The hands of Kate Ridgway, one of the conservators doing the prying and poking, had begun to blister.

“No pressure,” she told Northam.

Inside, they found unexpected and seemingly random items: an 1875 almanac, a waterlogged book of fiction, a British coin, a catalog, one letter and a photograph of James Netherwood, a master stonemason who worked on the Robert E. Lee pedestal.

“We have not yet made sense of why this assortment was placed in the box,” said Julie Langan, director of the Virginia Department of Historic Resources. “It’s an odd assortment.”

The time capsule was first recovered last week by historians, who had failed to find it in September, when the statue was taken down. They strategized over the weekend about how to delicately recover the container from the 1,500-pound block of granite that it was nestled in.

But after an X-ray scan and careful chipping with power saws and wedges, the removal process was over.

The time capsule, however, was not the coveted one that was described in newspaper accounts from 1887, a capsule which was reportedly placed beneath the same statue and rumored to contain a rare photo of Abraham Lincoln in his coffin, Langan said.

“The question remains: Well, what happened to that one?” she said.




Even Northam seemed enthralled with the mystery, posting several updates on Twitter about the opening.

When Chelsea Blake, a conservator with the state’s historic resources agency, gingerly removed a cloth envelope from the lead container, Northam turned to her and asked, with raised eyebrows, “Could that be the picture?”

It was not.

Some state officials had watched the entire five-hour operation.

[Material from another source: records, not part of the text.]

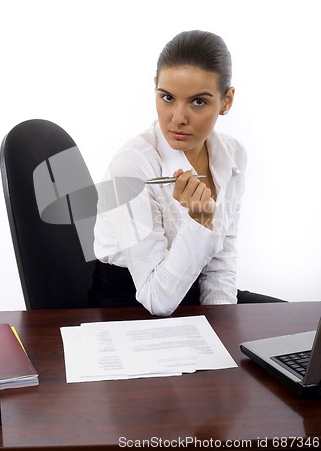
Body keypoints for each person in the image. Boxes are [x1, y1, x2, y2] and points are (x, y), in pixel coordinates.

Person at [90, 30, 284, 315]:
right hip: (131, 305)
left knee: (305, 329)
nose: (178, 118)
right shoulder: (130, 168)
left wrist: (223, 322)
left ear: (227, 101)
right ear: (155, 87)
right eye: (167, 97)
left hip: (193, 289)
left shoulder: (233, 155)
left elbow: (221, 260)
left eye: (198, 102)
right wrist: (200, 223)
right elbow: (157, 300)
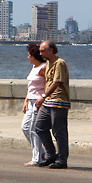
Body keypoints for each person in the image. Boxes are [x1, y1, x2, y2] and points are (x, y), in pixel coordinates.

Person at [34, 41, 70, 169]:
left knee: (59, 131)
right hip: (48, 101)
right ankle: (50, 155)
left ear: (51, 51)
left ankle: (62, 159)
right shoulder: (48, 63)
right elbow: (48, 82)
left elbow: (56, 82)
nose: (40, 53)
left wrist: (42, 97)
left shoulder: (59, 63)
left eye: (43, 51)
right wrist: (43, 97)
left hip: (59, 101)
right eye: (40, 51)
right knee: (39, 126)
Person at [20, 43, 46, 166]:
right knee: (25, 127)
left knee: (34, 130)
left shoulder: (43, 68)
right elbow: (30, 87)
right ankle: (41, 152)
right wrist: (26, 101)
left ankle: (36, 158)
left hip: (38, 102)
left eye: (29, 55)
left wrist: (42, 98)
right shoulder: (34, 67)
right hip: (30, 101)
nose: (28, 57)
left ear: (34, 55)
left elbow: (48, 84)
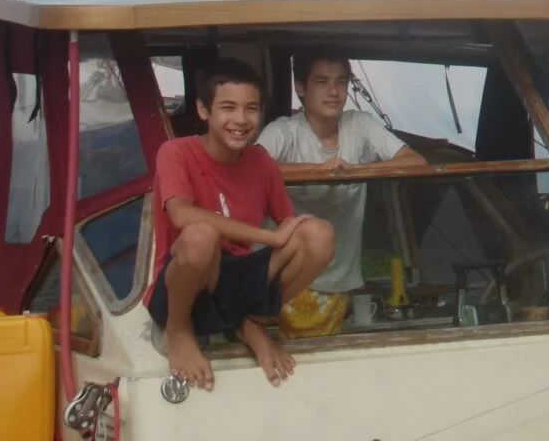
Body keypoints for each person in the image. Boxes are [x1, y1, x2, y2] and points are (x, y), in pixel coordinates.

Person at [146, 58, 334, 391]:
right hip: (184, 286)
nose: (241, 120)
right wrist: (268, 237)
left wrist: (291, 229)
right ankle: (179, 330)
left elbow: (288, 224)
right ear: (203, 110)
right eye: (228, 108)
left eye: (251, 109)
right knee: (201, 236)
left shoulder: (262, 161)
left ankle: (252, 320)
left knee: (319, 235)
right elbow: (182, 216)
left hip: (237, 281)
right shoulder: (175, 152)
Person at [257, 51, 426, 336]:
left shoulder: (359, 125)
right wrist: (322, 170)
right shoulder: (284, 131)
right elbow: (253, 169)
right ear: (301, 88)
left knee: (320, 359)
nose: (333, 91)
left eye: (341, 82)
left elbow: (416, 162)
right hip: (282, 276)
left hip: (337, 278)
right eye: (322, 82)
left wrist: (354, 170)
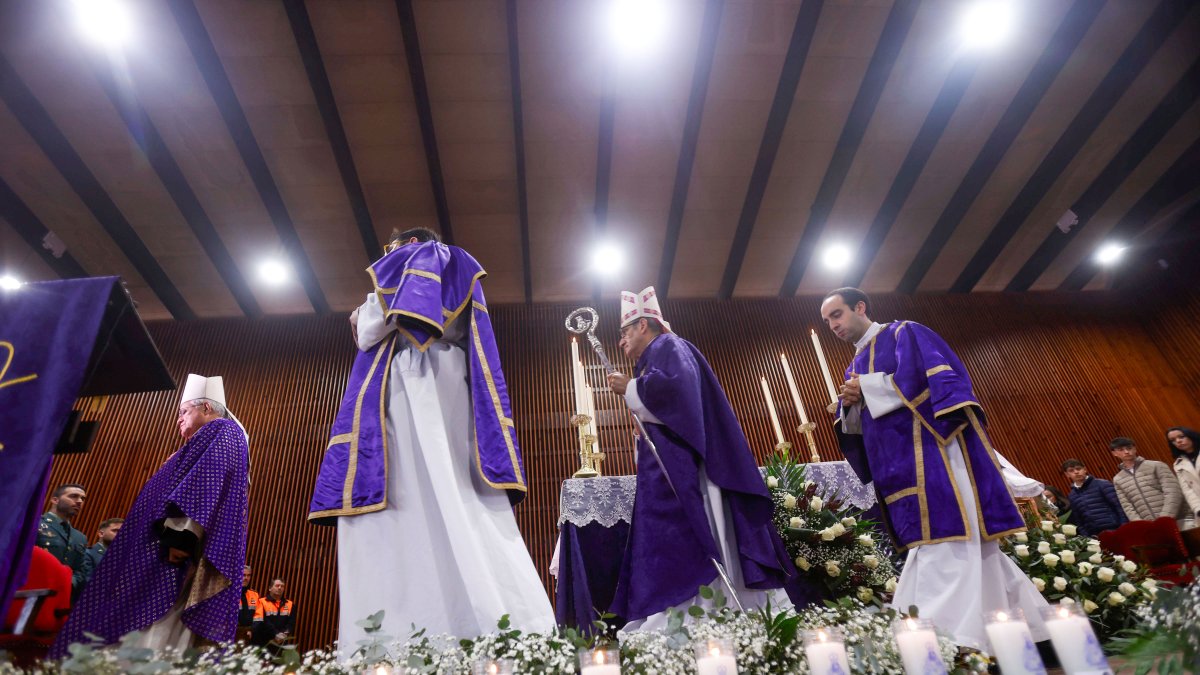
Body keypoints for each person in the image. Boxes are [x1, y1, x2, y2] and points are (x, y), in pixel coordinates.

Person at [309, 228, 552, 650]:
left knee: (444, 495)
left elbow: (368, 326)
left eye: (393, 251)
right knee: (428, 506)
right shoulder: (455, 270)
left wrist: (368, 314)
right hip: (419, 390)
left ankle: (449, 631)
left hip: (422, 389)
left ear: (407, 246)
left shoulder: (435, 257)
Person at [819, 287, 1048, 652]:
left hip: (934, 454)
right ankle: (1016, 634)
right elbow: (858, 426)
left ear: (860, 307)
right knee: (955, 547)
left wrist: (868, 387)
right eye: (827, 320)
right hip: (896, 467)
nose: (833, 324)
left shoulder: (903, 333)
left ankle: (950, 641)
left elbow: (938, 381)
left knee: (948, 540)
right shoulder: (852, 367)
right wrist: (849, 406)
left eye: (837, 314)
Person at [604, 286, 792, 629]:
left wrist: (630, 389)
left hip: (694, 477)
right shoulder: (657, 357)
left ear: (644, 326)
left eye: (624, 333)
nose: (621, 342)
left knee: (695, 543)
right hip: (678, 470)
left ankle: (705, 619)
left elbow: (679, 395)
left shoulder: (668, 346)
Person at [51, 375, 250, 656]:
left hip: (172, 550)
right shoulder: (204, 439)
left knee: (153, 621)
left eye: (183, 412)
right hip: (164, 546)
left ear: (206, 407)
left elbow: (205, 483)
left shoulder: (221, 430)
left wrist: (180, 539)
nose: (178, 420)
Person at [1109, 437, 1184, 524]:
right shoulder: (1118, 479)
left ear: (1135, 448)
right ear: (1114, 453)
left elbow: (1173, 492)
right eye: (1121, 449)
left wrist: (1165, 519)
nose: (1126, 452)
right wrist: (1141, 525)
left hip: (1176, 520)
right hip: (1150, 527)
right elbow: (1127, 505)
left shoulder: (1156, 466)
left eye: (1129, 448)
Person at [36, 484, 90, 602]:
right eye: (74, 496)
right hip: (31, 591)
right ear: (55, 500)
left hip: (60, 598)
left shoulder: (80, 537)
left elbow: (80, 570)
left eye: (83, 498)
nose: (80, 501)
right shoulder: (35, 524)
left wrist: (67, 583)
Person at [1061, 459, 1127, 536]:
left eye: (1078, 469)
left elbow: (1119, 507)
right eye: (1071, 470)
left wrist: (1124, 527)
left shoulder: (1102, 484)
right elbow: (1079, 521)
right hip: (1095, 536)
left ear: (1085, 469)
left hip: (1116, 529)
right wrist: (1087, 537)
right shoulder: (1072, 496)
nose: (1076, 472)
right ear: (1067, 474)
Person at [1167, 426, 1200, 529]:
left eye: (1181, 437)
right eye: (1173, 440)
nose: (1178, 441)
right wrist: (1197, 508)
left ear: (1191, 436)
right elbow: (1187, 490)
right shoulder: (1178, 463)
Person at [250, 578, 294, 654]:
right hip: (263, 642)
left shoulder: (290, 604)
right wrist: (275, 634)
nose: (280, 588)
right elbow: (262, 621)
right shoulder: (261, 602)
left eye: (282, 586)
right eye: (277, 585)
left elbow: (291, 623)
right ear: (270, 588)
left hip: (281, 643)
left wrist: (284, 634)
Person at [83, 518, 124, 584]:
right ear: (101, 533)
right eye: (115, 531)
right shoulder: (88, 553)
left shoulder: (123, 557)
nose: (120, 534)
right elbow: (86, 581)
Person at [238, 565, 259, 641]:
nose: (246, 578)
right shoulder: (231, 594)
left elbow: (259, 616)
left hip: (249, 633)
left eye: (248, 575)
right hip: (233, 631)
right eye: (243, 575)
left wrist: (252, 629)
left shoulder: (255, 594)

“It was really surprising,” Langan said. She added that it “kind of felt like having company at my house, all these people had descended. It was fun.”

The time capsule they had anticipated finding might have been removed at some point without record, stolen or never installed, Langan said.

“I think some people are maybe a little disappointed, but it seems that most people are very engaged and intrigued by this time capsule and wondering, ‘What does it mean? What does it signify?’ ” she said. “It’s a puzzle.”

Since one of the items found in the capsule was a photo of a stonemason, Langan said, the answer might be that some of the workmen got together and privately put some of their mementos in the statue for posterity.

The items will be treated and stabilized this week to prevent deterioration. They will most likely be placed in a museum after researchers attempt to answer some of the questions surrounding the capsule, including why the fiction book “The Huguenot Lovers: A Tale of the Old Dominion,” by Collinson Pierrepont Edwards Burgwyn, was placed inside. And why is there a British coin?

“I’m not disappointed in how this day has gone,” Langan said, “because it’s been really wonderful to see people get so excited about history.”